王家の封蝋が施されたこの手紙。差出人はハイゼンの兄にして国王、ヴィクトル・ネーダー・カテドラルである。
王城から手紙が来ること自体はそう珍しいことでもないが、大抵は文官たちからの公務上のもの。たまに宰相のような国王の側近からも手紙が来ることがあるが、それもやはり公務上のもの。
国王から直筆の手紙が来ることなど、滅多にあるものではない。
だが、それでも国王ヴィクトルはハイゼンの双子の兄、数年に1度くらいは手紙も来る。本来であれば眉間にしわを寄せるほど悩むようなことでもない筈なのだ。
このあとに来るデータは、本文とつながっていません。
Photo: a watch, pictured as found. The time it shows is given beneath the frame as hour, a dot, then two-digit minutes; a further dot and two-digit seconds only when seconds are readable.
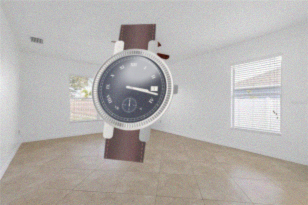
3.17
しかしながら今回はいつもとは事情が違う。手紙に記された、その内容が問題なのだ。
「まさかこのアルベイルに、ただ酒を飲み飯を食う為だけに来るだなどと……」
もう何度目になるだろうか、机上の手紙を読みながら、額に手を当てて深くため息を吐くハイゼン。
そこに記された内容は単純極まるものである。
4月の15日、夜の時間だけだが休みが出来た。
僅かな護衛だけを連れてお忍びでアルベイルへ行く。大仰にはしなくていい。
たまには兄弟2人で酒でも飲もう。
せっかくだからストレンジャー殿が営む例の店で飲み食いさせてくれ。
と、それだけの内容の手紙。
国王の部下には、ロンダ前侯爵という、瞬間移動の魔法が使えるギフトの持ち主がいるのだが、恐らくは彼の力を借りてアルベイルまで来るつもりなのだろう。
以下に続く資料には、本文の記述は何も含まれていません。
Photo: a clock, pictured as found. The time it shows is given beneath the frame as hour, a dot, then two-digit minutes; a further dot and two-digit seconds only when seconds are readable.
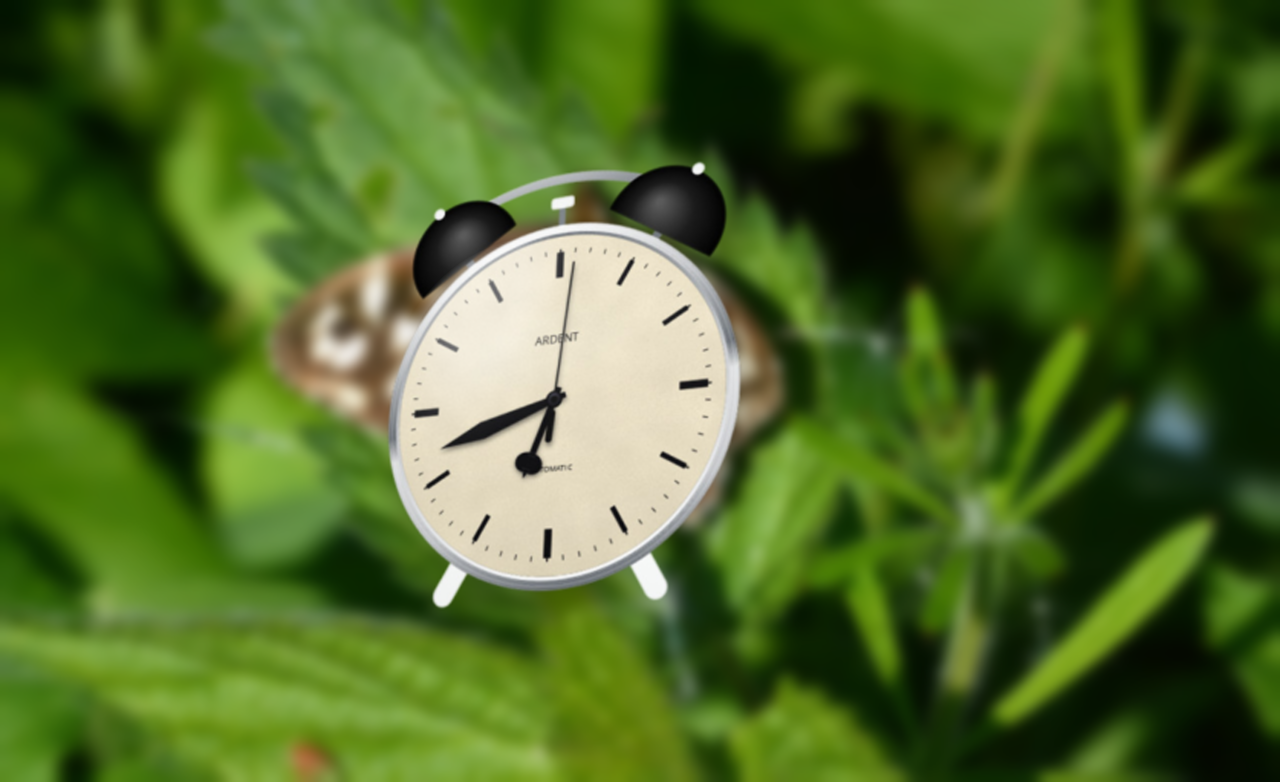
6.42.01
かつて近衛騎士団を率いていたロンダ前侯爵。ウェンハイムとの戦争では、そのギフトの力を使った神出鬼没の攻撃で猛威を振るい、敵方から何処からでも現れる男、亡霊騎士と呼ばれて恐れられたものだが、もうかなりの高齢で、とっくに公務からは引退し、息子に跡目を譲って隠居した筈。
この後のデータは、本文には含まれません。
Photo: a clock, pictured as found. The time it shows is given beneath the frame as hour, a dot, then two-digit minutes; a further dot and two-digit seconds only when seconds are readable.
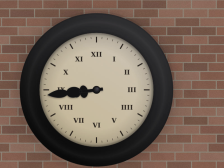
8.44
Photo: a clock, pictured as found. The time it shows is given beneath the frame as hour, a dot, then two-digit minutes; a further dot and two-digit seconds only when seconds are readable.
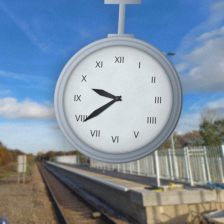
9.39
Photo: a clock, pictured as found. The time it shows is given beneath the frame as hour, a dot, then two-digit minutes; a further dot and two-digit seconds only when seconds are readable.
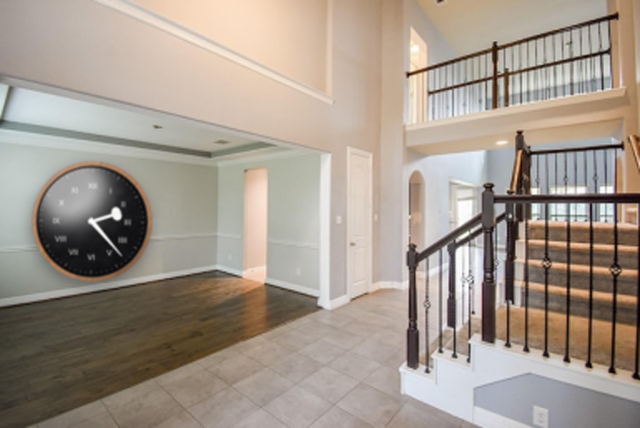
2.23
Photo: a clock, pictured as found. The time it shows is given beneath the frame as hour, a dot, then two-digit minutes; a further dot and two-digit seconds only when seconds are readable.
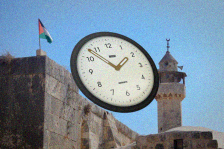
1.53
そんな老齢の前侯爵まで引っ張り出してわざわざここへ飲み食いしに来るというのだから、困ったものである。
一体、国王は何を考えているのか。大公位を賜ってより凡そ30年、ハイゼンが王都に赴くのではなく、国王が旧王都を訪れるなどと、そんなのは初めてのことだ。こんなとんでもないことを思い付きでやっている訳でもないのだろうが、そこにどういう意図があるというのか。まさか里帰りのつもりだろうか。
それにだ、いくら兄弟と言えど国王は国王。ハイゼンは王族籍を抜けて降臣したのだから、おいそれと気軽な態度で接することは許されない。護衛にしても騎士団を総動員して警護を固めるしかない。公務ではない、プライベートではあっても、相手は国王なのだから。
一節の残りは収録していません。